Anti-Double-Counting Rules 

The section 163(j) regs provide rules that prevent taxpayers from getting a benefit in computing the business interest deduction cap for those tax years with immediate full expensing of property available under section 168(k) and then getting another boost on the gain recognized when selling the asset. 

That potential double benefit also occurs in the consolidated group context when one member sells shares of another member that held depreciable property, and in the sales of partnership interests. 

For sales or other dispositions of property, reg. section 1.163(j)-1(b)(1)(ii)(C) requires that the greater of the allowed or allowable depreciation, amortization, or depletion of the property for tax years beginning in 2018 through 2021 be subtracted from tentative taxable income. 

Under reg. section 1.163(j)-1(b)(1)(ii)(D), consolidated groups must reduce tentative taxable income upon the sale or other disposition of stock of a group member by another member by the reg. section 1.1502-32 investment adjustment attributable to the depreciation and similar deductions on the property. 

Treasury and the IRS clarified in the consolidated group context that intercompany transactions and section 381(a) transactions aren’t treated as a sale or other disposition that would trigger a negative adjustment in determining ATI.  

William Pauls of Deloitte Tax LLP inquired why an exception was provided for section 381 transactions but not for section 351 transactions involving property that had been subject to depreciation, amortization, or depletion. 

The IRS considered extending the exception to section 351 transactions but ultimately decided that section 381 transactions were “where we were going to draw the line,” Lovelace said, adding that comments are welcome “if people think we didn’t get it right or think we did get it right.” 

“There are some of us that work in the space where a 351 transaction [has] . . . a quasi-381 feel,” such as the transaction addressed in Rev. Rul. 94-45, 1994-2 C.B. 39, Pauls said, suggesting that it might be something to keep in mind as the rules are further developed.

The final regs also include a deconsolidation rule under which any transaction in which a member leaves a consolidated group — except for some transactions described in the intercompany transaction regs’ whole-group acquisition exception rule (reg. section 1.1502-13(j)(5)(A)) — is treated as a sale or other disposition requiring a reduction in computing the ATI of the group that benefited from depreciation addback in tax years before 2022. 

An anti-duplication rule prevents an asset sale of depreciable property that follows a stock sale of the member that held the property, or vice versa, from causing a second reduction in tentative taxable income if a subtraction for the same economic amount already was required under reg. section 1.163(j)-1(b)(1)(ii)(C) or (D).  
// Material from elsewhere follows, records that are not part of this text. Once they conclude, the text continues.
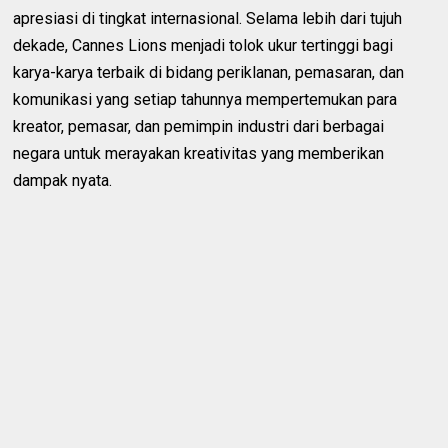
apresiasi di tingkat internasional. Selama lebih dari tujuh
dekade, Cannes Lions menjadi tolok ukur tertinggi bagi
karya-karya terbaik di bidang periklanan, pemasaran, dan
komunikasi yang setiap tahunnya mempertemukan para
kreator, pemasar, dan pemimpin industri dari berbagai
negara untuk merayakan kreativitas yang memberikan
dampak nyata.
For adjustments following deconsolidation, the regs state that “depreciation, amortization, or depletion deductions allowed or allowable for a corporation for a consolidated return year of a group are disregarded” following deconsolidation for any year that constitutes a separate return year. 

Zarlenga asked how the whole group acquisition exception, which wouldn’t trigger the anti-double-counting rule, interacts with the anti-duplication rule — a question also raised by other practitioners

Lovelace concurred that if the exception to the deconsolidation rule applied, “not only would you not get an adjustment on the deconsolidation . . . you wouldn’t trigger any adjustment in the future.” 

“We’re thinking about what to do about that, but we don’t have a solution right now,” Lovelace said.